Une nouvelle taxe adoptée pour contrer l’exil fiscal des contribuables

Image d'illustration. Fraude fiscalADN
Découvrez comment l'adoption d'une "Exit tax" renforcée pourrait bien mettre fin à l'évasion fiscale des contribuables !
Tl;dr
- L' »Exit tax » renforcée par les députés de la commission des finances.
- Initialement instaurée en 2011, cette taxe avait été assouplie en 2018.

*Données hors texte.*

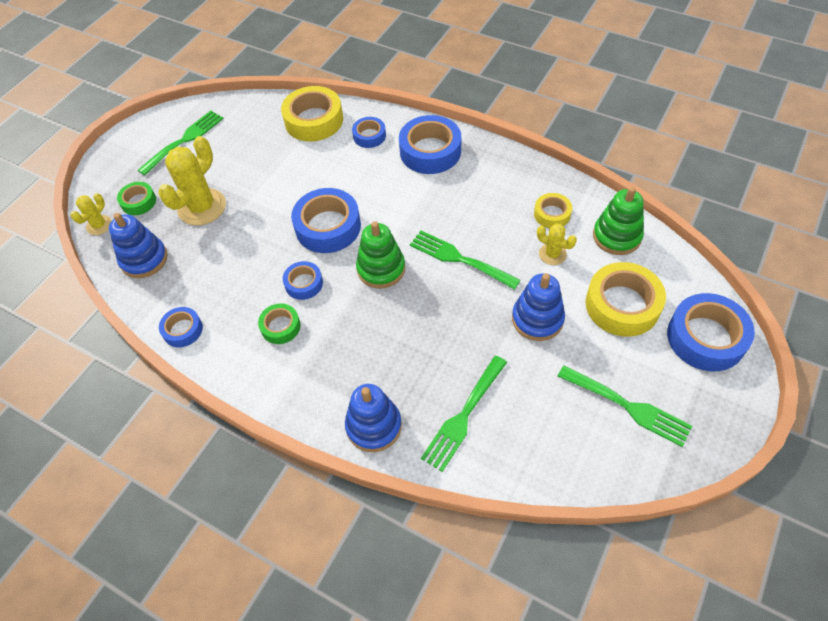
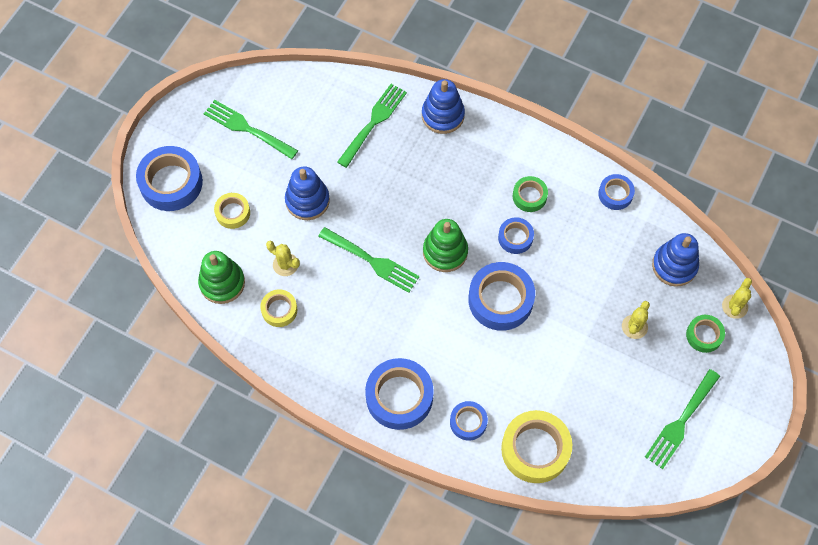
camera: 175 degrees right, 10 degrees up
yellow cactus [158,136,226,226] -> yellow cactus [622,301,650,339], size x0.53
yellow tape [586,262,666,337] -> yellow tape [214,193,250,229], size x0.55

- L’adoption définitive de cette mesure reste incertaine.
Retour en force de l' »Exit Tax »
L’Assemblée nationale a donné son feu vert ce jeudi pour le renforcement de l' »exit tax« , une mesure visant à freiner l’exil fiscal. Ce dispositif, créé en 2011 sous Sarkozy, avait été considérablement assoupli en 2018 par la majorité macroniste.
Objectif : lutter contre l’évasion fiscale
La députée LR Véronique Louwagie a précisé que cet amendement visait à « lutter contre les personnes qui transfèrent leur domicile hors de France simplement et uniquement pour éviter l’imposition« . Ainsi, les députés ont décidé de revenir à la version initiale de cette taxe qui taxait les plus-values latentes des chefs d’entreprise décidant de transférer leur domicile fiscal à l’étranger, sauf s’ils gardaient leurs actions pendant 15 ans après leur départ.
Un consensus à confirmer
En 2018, l’attractivité de la France pour les investisseurs avait conduit Emmanuel Macron à alléger cette mesure, en réduisant le délai de 15 à 2 ans. Cependant, ce jeudi, la mesure a recueilli un large consensus parmi les députés. Néanmoins, son adoption définitive reste incertaine, tous les votes en commission devant être renouvelés dans l’hémicycle.
L’avis de la rédaction
En tant que rédaction, nous saluons cette initiative visant à renforcer l’équité fiscale. Toutefois, nous restons prudents quant à son adoption définitive. L’évasion fiscale est un problème complexe qui nécessite une réponse multidimensionnelle et non une solution miracle. Le débat sur l' »exit tax » est loin d’être terminé.